Shedding Light with Nature

Shedding Light with Nature View in gallery

In its Blueprint Miami debut, Pelle presented the Infinite Lure drove, which included this large-scale Nana Lure Chandelier. The works in the berth were examples of the studio's proprietary paw-casting technique developed by Jean Pelle, who uses cotton linter to build.

Paper forms that capture the characteristics of nature. Nosotros've ever constitute Pelle's lighting fixtures to be stunning works of fine art and this is no exception.

Biological Development Made Functional

Biological Evolution Made Functional View in gallery

Presented past R & Company, Rogan Gregory'due south functional pieces are inspired by his interest in the abstruse, along with evolutionary and biological systems. This collection includes his Gorilla armchair and ottoman in black shearling, floor lamps from his Dune Light series and a three-legged coffee table in gypsum that has been tinted blackness.

Massive Blooms of Color

Massive Blooms of Color View in gallery

While Salon 94 Design presented functions works by the late designer Gloria Kisch, it was her behemothic, colorful flowers that drew attending to the booth. The solo presentation was framed past these wallflowers (which are actually the opposite of the definition!) and their explosion of color and dimension. Each is crafted from painted stainless steel.

Modernistic Juxtapositions

Modern Juxtapositions View in gallery

Ane of the new collections to draw a lot of attention was the 1 titled "Rupture" past British designers Samuel Ross and Friedman Benda. The substantial marble furniture is perched on a much smaller powder-coated steel base done in Ross' signature Safety Orange. This chair —Amnesia or platelet bogeyman? — is emblematic of the Rupture series, which grapples "with concepts of connection, severance, incongruity, and abstraction."

Organic Craft Forms

Organic Craft Forms View in gallery

Barcelona'due south Side Gallery presented Tadeáš Podracky's "The Metamorphosis," a collection, that redefines contemporary arts and crafts. Podracky has meticulously hand-carved a series of pieces that add to his earlier creations in the drove. Nosotros love the organic wait that avoids symmetry and its contrast with the colorful woven seat, reminiscent of an old-fashioned webbed folding chair.

Life Suspended

Life Suspended View in gallery

Xx First Gallery'due south presentation was a dramatic collection of just a few pieces that featured resin cabinets by Marcin Rusak. In an homage to Josef Frank, one of early Vienna modernism's foremost figures, Rusak'southward Flora Temporaria evokes the feeling of a Flemish painting or a night swimming with flowers floating under water'southward surface.

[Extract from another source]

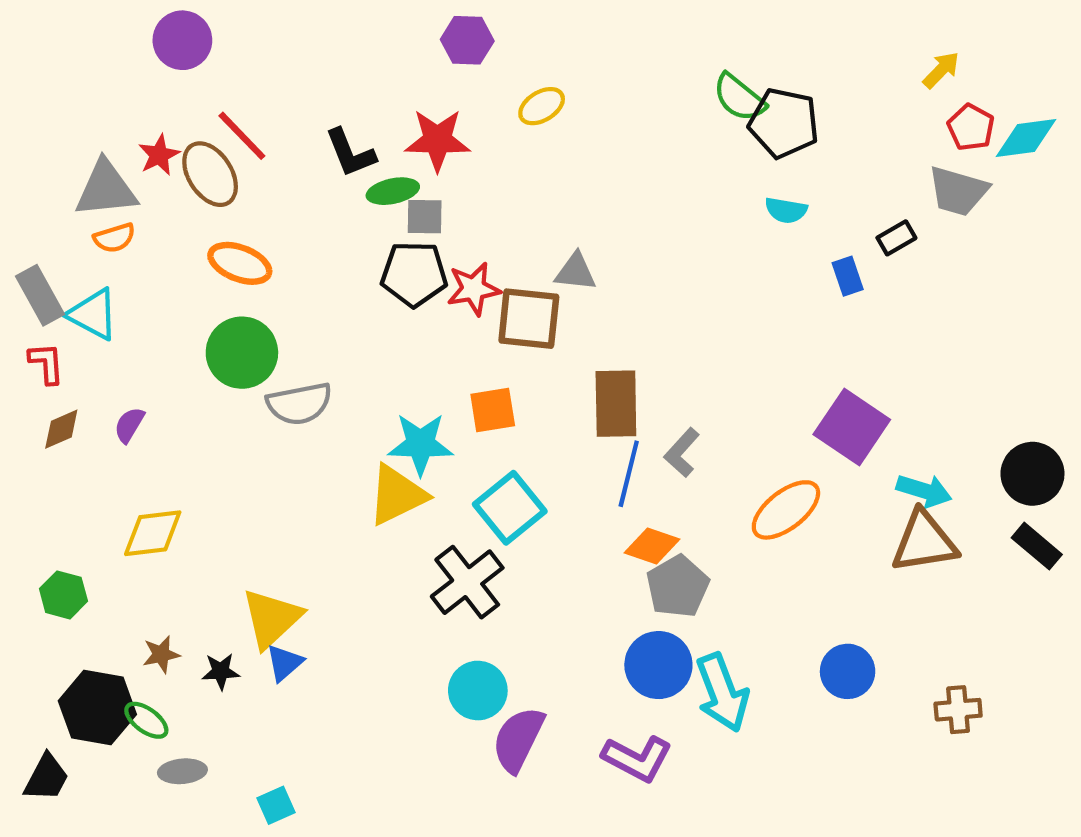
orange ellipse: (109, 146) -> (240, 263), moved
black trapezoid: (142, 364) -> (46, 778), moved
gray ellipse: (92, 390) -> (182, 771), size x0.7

The flora suspended in the resin is in various states of bloom and disuse, lending an ethereal and living feeling that is indescribable.

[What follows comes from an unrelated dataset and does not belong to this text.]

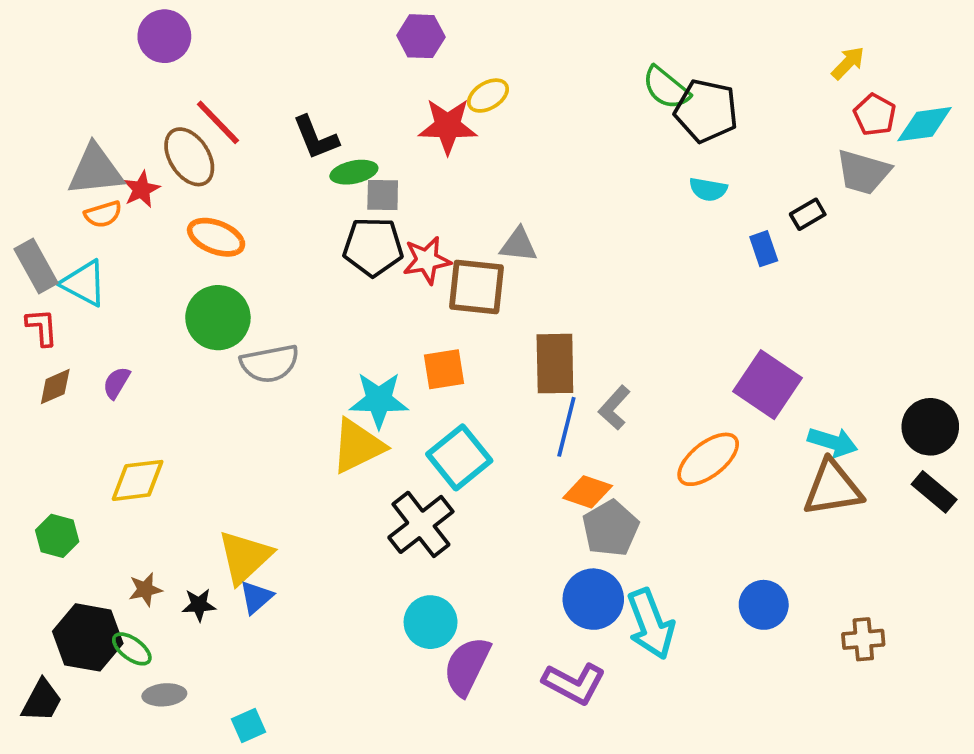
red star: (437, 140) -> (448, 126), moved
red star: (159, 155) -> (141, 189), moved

Twenty First Galery Detail 768x1024 View in gallery

Historic Work

Wendell Castle best in show historic 768x1024 View in gallery

Design Miami 2022 named Wendell Castle's Chest of Drawers at R & Company, the Best Historic Work. The original design for this piece featured six legs, but in 1966 Castle added v more "writhing" supports, for stability and aesthetics, with the help of some of his students at the Rochester Constitute of Technology. Not seen here, castle actually carved his initials in the side of the cabinet.

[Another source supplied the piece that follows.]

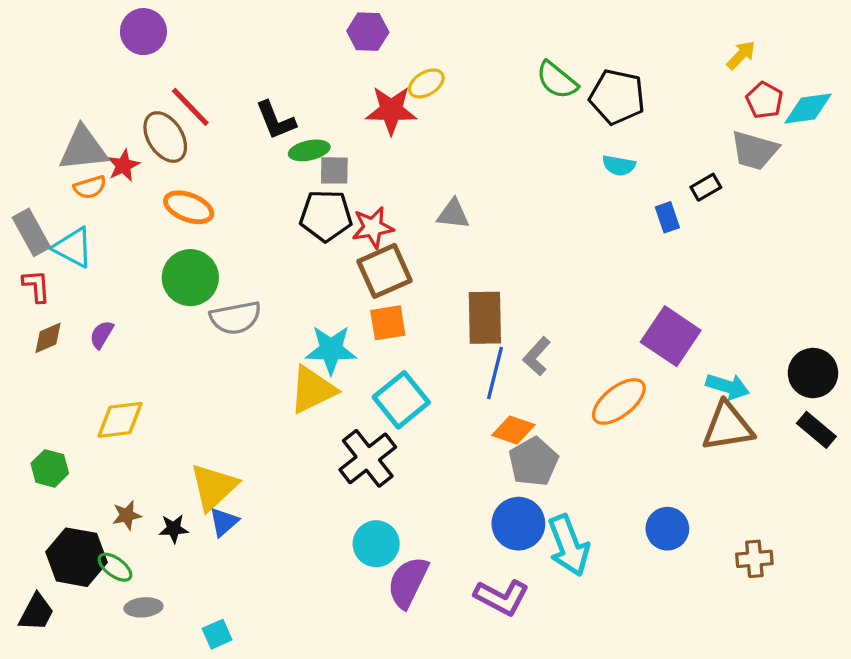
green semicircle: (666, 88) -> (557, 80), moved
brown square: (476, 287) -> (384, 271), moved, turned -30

Wexler Gallery 768x1024 View in gallery

Patrick Weder'southward Kavrn Side Tabular array/Stool has an anthropomorphic form that his works generally portray. He is inspired by naturally occurring forms and like to push button the envelope when it comes to functional design. Crafted from onyx and polished concrete, these tables have an irresistible organic yet minimalist form. Information technology was presented by Wexler Gallery.

So there you have our favorites from Design Miami 2021. It'southward a long list but, betwixt the extended pandemic hiatus and designers' continued creativity during that period, we were hungry for all they had to prove. Every bit noted at the get-go, bank check out the app or the curated tours!